No. 2 int'l prospect Vaquero wows with tools

January 19th, 2022

WASHINGTON – Cristhian Vaquero quickly approached the outfield fence as he continued running after catching a ball in the gap. He had pulled off head-turning defensive plays before, like diving, behind-the-back catches, but surely he would slow down as he neared the obstacle in his path, right? Instead, the athletic teenager hurdled over it.

“I’ve never seen that,” Nationals vice president, assistant general manager of international operations Johnny DiPuglia said. “He just jumped over the fence and came back like it was nothing. … He does some UFO-type stuff out there.”

Like he did on that defensive play, the 17-year-old center fielder from Cuba soared to the peak of the international prospect rankings. Vaquero landed at the No. 2 spot on’s top 50 list and was lauded as one of the most dynamic international prospects. On Saturday, he signed a deal with the Nationals worth $4,925,000, according to industry sources, when the 2021-22 international signing period began. 

“We liked the skillset because he’s a very athletic kid,” said DiPuglia. “He’s got really good speed, really good body control, a plus arm [and] he’s a switch-hitter now.”

Vaquero, listed at 6-foot-3 and nearing 190 pounds, is revered as a potential five-tool player. He transitioned to hitting from the left side to both sides of the plate because he is naturally right-side dominant with his throwing arm. In center field, he possesses the speed to cover expansive ground – the slowest DiPuglia has seen Vaquero run a 60-yard dash is 6.5 seconds. Looking at his total skillset, Vaquero’s overall scouting grade checks in at 55 (hit 55, power 60, run 65, arm 55, field 55).

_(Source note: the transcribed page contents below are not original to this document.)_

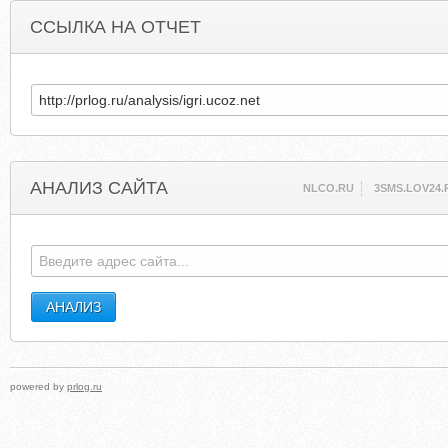
ССЫЛКА НА ОТЧЕТ
АНАЛИЗ САЙТА
NLCO.RU
3SMS.LOV24.
powered by
prlog.ru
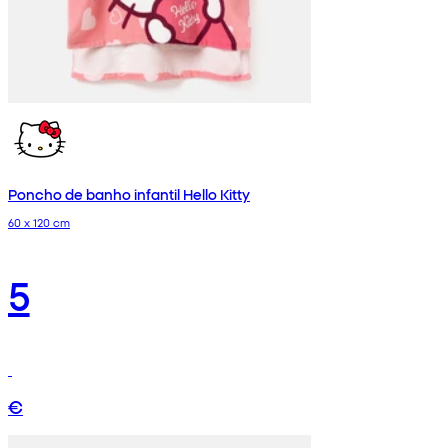
Poncho de banho infantil Hello Kitty
60 x 120 cm
5
€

“He’s made plays in center field like I saw [José] Iglesias make plays at shortstop when I first started scouting him with Boston,” DiPuglia said, adding, “He’s definitely a different kind of bird out there in center field with some of the stuff he does.”

The son of former Olympic judo and swimming athletes, Vaquero has more than just athletic abilities in his family – he possesses work ethic, too. DiPuglia recounted checking in with Vaquero every now and then around 7:30 in the morning while he trained at an academy in a rural farm setting. By that time, the teenager was getting a head start on his day.

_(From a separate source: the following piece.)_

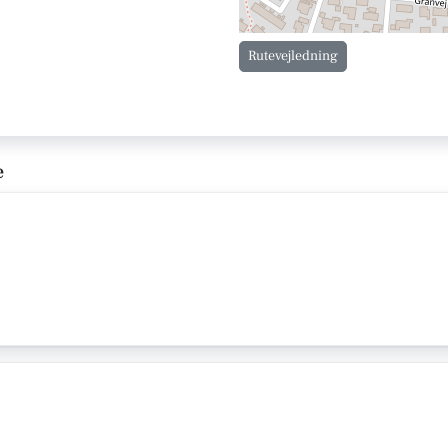
Rutevejledning
e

“He was already working on his trade,” DiPuglia said.

For all of the talent Vaquero has exhibited at his young age, there is a long road of work ahead of him to get to the big leagues. He will be tasked with honing his baseball IQ, slowing the game down and recovering from a full season.

“You could be the number one prospect in the world, but it doesn't mean that you're going to be able to simulate game-type experience,” DiPuglia said. “And that’s what he needs, he just needs to play.”

Vaquero is the latest young talent the Nationals have acquired through international free agency. They inked right-hander Andry Lara and shortstop Armando Cruz – their Nos. 4 and 5 prospects per MLB Pipeline, respectively – in the past two signing periods. DiPuglia credited the veteran leadership as well as the growing, young talent within the Nationals' scouting department for their work in evaluating and signing these emerging prospects.

“It's a free-agent market, and if you keep continuing to be able to get top 10 players coming out of the Latin American market, year by year, you're going to have a pretty good, fertile farm system,” he said.